One of the most versatile and accomplished musicians to take up the blackwood horn is Michael Moore, who is equally proficient on the bass clarinet and alto saxophone. Originally from northern California, Moore studied at the New England Conservatory of Music. After working briefly in New York, he moved to Amsterdam and quickly found himself at home in the uniquely eclectic and inventive Dutch musical scene. He first played in an expatriate trio with cellist Ernst Reijseger and drummer Michael Vatcher. Now he plays with everyone, leads his own groups, and runs his own label, Ramboy, which has released sixteen CDs.
Moore is a well-schooled musician, renowned for his seemingly inexhaustible repertoire of tunes from many different musical traditions. He can execute the wildest extended techniques as easily as he can play delicate, wistful melodies. He was a member of Gerry Hemingway's highly inventive avant-garde quintet but has also played and recorded traditional duets with pianist Fred Hersch, a friend from student days. For a number of years he worked alongside drummer Han Bennink and cellist Reijseger in the Clusone Trio, a zany group that mixed musical and physical hijinks with amazing interpretations of Gershwin, Berlin, Saint-Sans, Jobim, and just about everyone else. He has also recorded Irish and Peruvian folk tunes as well as bop warhorses.
Moore was at last year's Edgefest with Misha Mengelberg's ICP Orchestra, and this year he returns with the cooperative trio Jewels and Binoculars, which includes his old pal drummer Vatcher and
the accomplished bassist Lindsey Horner. In a twist characteristic of the broad-minded Dutch perspective, this trio plays only the music of Bob Dylan. At first glance, this choice may seem somewhat idiosyncratic, as one thinks of Dylan mainly as a wordsmith and only secondarily as a composer of interesting melodies.
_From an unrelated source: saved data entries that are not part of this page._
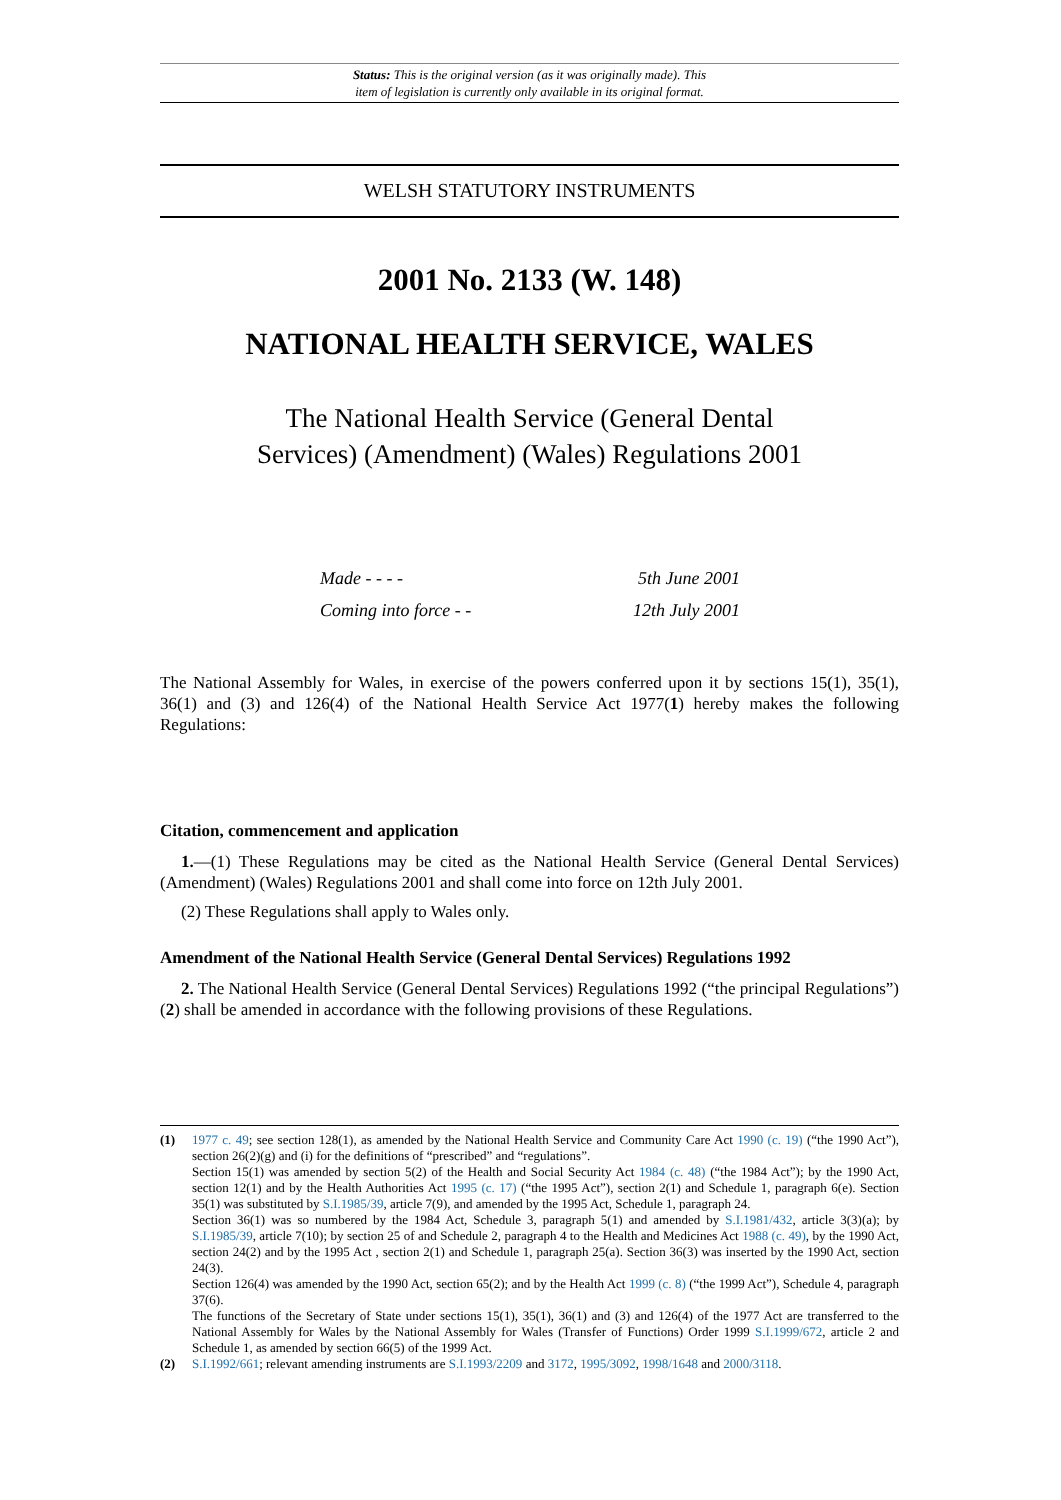Status: This is the original version (as it was originally made). This
item of legislation is currently only available in its original format.
WELSH STATUTORY INSTRUMENTS
2001 No. 2133 (W. 148)
NATIONAL HEALTH SERVICE, WALES
The National Health Service (General Dental
Services) (Amendment) (Wales) Regulations 2001
Made - - - - 5th June 2001
Coming into force - - 12th July 2001
The National Assembly for Wales, in exercise of the powers conferred upon it by sections 15(1), 35(1), 36(1) and (3) and 126(4) of the National Health Service Act 1977(1) hereby makes the following Regulations:
Citation, commencement and application
1.—(1) These Regulations may be cited as the National Health Service (General Dental Services) (Amendment) (Wales) Regulations 2001 and shall come into force on 12th July 2001.
(2) These Regulations shall apply to Wales only.
Amendment of the National Health Service (General Dental Services) Regulations 1992
2. The National Health Service (General Dental Services) Regulations 1992 (“the principal Regulations”)(2) shall be amended in accordance with the following provisions of these Regulations.
(1)
1977 c. 49; see section 128(1), as amended by the National Health Service and Community Care Act 1990 (c. 19) (“the 1990 Act”), section 26(2)(g) and (i) for the definitions of “prescribed” and “regulations”.
Section 15(1) was amended by section 5(2) of the Health and Social Security Act 1984 (c. 48) (“the 1984 Act”); by the 1990 Act, section 12(1) and by the Health Authorities Act 1995 (c. 17) (“the 1995 Act”), section 2(1) and Schedule 1, paragraph 6(e). Section 35(1) was substituted by S.I.1985/39, article 7(9), and amended by the 1995 Act, Schedule 1, paragraph 24.
Section 36(1) was so numbered by the 1984 Act, Schedule 3, paragraph 5(1) and amended by S.I.1981/432, article 3(3)(a); by S.I.1985/39, article 7(10); by section 25 of and Schedule 2, paragraph 4 to the Health and Medicines Act 1988 (c. 49), by the 1990 Act, section 24(2) and by the 1995 Act , section 2(1) and Schedule 1, paragraph 25(a). Section 36(3) was inserted by the 1990 Act, section 24(3).
Section 126(4) was amended by the 1990 Act, section 65(2); and by the Health Act 1999 (c. 8) (“the 1999 Act”), Schedule 4, paragraph 37(6).
The functions of the Secretary of State under sections 15(1), 35(1), 36(1) and (3) and 126(4) of the 1977 Act are transferred to the National Assembly for Wales by the National Assembly for Wales (Transfer of Functions) Order 1999 S.I.1999/672, article 2 and Schedule 1, as amended by section 66(5) of the 1999 Act.
(2)
S.I.1992/661; relevant amending instruments are S.I.1993/2209 and 3172, 1995/3092, 1998/1648 and 2000/3118.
Listening to their first CD (on Ramboy), one discovers that these musicians can take familiar tunes like "Boots of Spanish Leather," "With God on Our Side," "Visions of Johanna," or "Highway 61 Revisited" and bring out the purely melodic elements, turning them also into vehicles for jazz improvisations. This is definitely innovative music, but it is delicate, sensitive, and highly approachable by anyone who is willing to give it an ear.
Jewels and Binoculars performs on Thursday, October 3, at Kerrytown Concert House as part of this year's Edgefest.